## SUPPLIED PASSAGE
☆ ☆ ☆ ☆

Feel like a voice in the wilderness in your organization? The Minimum Marketable Feature Set (MMFS) makes so much sense. Who could argue against getting software to market faster using smaller and more frequent releases? Is the business really that dumb that they don’t get it? As a software development engineer having the opportunity to become a VP of product management and a CEO, I’ve been able to look at this problem from all sides.

The MMFS concept has been around for a long time. However, many organizations still plan large releases the way they did in the waterfall days. The Agile community needs to understand the organizational dynamics of large organizations to understand why.

I represent the large segment of the software industry that needs to commit to quarterly revenue and income projections through a sales organization. The first thing to know is that the sales department “rules the roost” in these organizations. They have the ears of the CEO and CFO, whose success depends on the sales team delivering predictable revenue. All it takes is for sales to say, “without that we can't make our revenue targets” and pressure builds on product management to coerce engineering into adding it to their backlog, usually with no schedule relief.

To-date, there have been no negative consequences for sales to ask for the world. Their experience is that the harder they push, the more they seem to get. Now, we know on the development side that this usually ends up with a façade of features that demonstrates the “happy paths”, but the features lack the robustness of the high-quality software the developers want to build (and which Agile promised them).

☆ ☆ ☆ ☆

## DATA
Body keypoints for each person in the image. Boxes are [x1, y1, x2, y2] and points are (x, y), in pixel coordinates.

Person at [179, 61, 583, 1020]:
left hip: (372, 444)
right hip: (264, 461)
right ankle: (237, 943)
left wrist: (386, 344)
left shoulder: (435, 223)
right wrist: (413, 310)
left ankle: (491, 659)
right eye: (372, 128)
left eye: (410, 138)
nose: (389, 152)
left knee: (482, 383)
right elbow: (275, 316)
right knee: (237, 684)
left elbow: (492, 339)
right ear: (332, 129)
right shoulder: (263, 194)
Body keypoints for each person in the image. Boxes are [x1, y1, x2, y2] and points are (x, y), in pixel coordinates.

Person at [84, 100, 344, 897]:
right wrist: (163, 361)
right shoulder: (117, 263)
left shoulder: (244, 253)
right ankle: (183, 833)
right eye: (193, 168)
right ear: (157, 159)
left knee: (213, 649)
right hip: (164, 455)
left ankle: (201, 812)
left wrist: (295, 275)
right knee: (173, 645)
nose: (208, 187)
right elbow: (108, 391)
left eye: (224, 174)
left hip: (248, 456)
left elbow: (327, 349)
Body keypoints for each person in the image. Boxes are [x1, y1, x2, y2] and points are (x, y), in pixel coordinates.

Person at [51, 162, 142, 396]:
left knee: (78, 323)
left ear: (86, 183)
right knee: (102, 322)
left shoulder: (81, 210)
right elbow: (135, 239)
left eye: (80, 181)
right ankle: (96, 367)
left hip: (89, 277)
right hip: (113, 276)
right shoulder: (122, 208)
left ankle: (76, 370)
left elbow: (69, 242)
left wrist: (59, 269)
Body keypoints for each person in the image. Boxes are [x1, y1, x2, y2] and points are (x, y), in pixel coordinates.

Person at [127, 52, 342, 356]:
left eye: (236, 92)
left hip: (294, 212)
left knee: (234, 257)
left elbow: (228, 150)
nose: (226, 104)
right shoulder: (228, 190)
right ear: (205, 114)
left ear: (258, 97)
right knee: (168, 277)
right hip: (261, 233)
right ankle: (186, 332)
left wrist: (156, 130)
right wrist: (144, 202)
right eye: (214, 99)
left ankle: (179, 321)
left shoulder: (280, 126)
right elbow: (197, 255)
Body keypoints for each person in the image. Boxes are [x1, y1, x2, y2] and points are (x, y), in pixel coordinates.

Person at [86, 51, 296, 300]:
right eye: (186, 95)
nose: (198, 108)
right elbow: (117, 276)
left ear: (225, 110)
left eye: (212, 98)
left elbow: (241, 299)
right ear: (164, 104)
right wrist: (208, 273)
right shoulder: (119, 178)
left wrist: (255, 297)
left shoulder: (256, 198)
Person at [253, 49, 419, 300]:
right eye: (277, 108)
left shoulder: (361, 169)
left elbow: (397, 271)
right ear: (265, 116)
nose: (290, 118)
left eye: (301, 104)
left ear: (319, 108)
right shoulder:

☆ ☆ ☆ ☆

## ACTIVITY 1
In the piece on the Minimum Marketable Feature Set, why does sales keep asking for so much? Answer in one to three sentences.
## ACTIVITY 2
Resume the piece on the Minimum Marketable Feature Set from the point where it stops.

## EXPECTED OUTPUT 1
Sales has so far faced no negative consequences for asking for the world. In their experience, the harder they push, the more they seem to get.

## EXPECTED OUTPUT 2
With this history, sales departments are reluctant to agree to an MMFS. They believe product development will slack off because when they push for more they get more. They want to push for every possible feature that could result in a sale, even if that sale is in Outer Mongolia. This pressure leads to huge releases that take longer and longer. If the sales department doesn’t push for something in the next release train, it will be years before they have another chance, so they push harder and the release cycle time increases. It’s a vicious cycle.

The problem is that there hasn’t been a way to quickly convey the financial value of the MMFS. It looks to the sales department like they have to sell it for less within a smaller market segment. With Agile Investment Planning described in my book, Unlocking Agile’s Missed Potential, an MMFS is represented by an "Agile Investment" that can be related to income. It is possible to demonstrate the financial value of the MMFS.

Let’s say that you’re currently delivering annual releases stuffed with features that generate monthly income of $100K per month after deployment. You’ve determined that you can break the release into two MMFS deployments, each of which can generate half the value at $50K per month. The table below shows the quarterly income profile for the two cases. In the first case, there is no income for the first year while the release is under development. In the second case, income from the first MMFS starts in Q3.

Table 1 – Annual release quarterly income ($K)

Table 1 – Annual release quarterly income ($K)

Table 2 – MMFS quarterly income ($K)

Table 2 – MMFS quarterly income ($K)

The MMFS case produces an additional $100K within the two-year period, which is an increase of 100/400 = 25%. Which plan do you think the sales department and your CFO will choose? Of course, the MMFS! Total productivity has increased 25% (value out divided by value in).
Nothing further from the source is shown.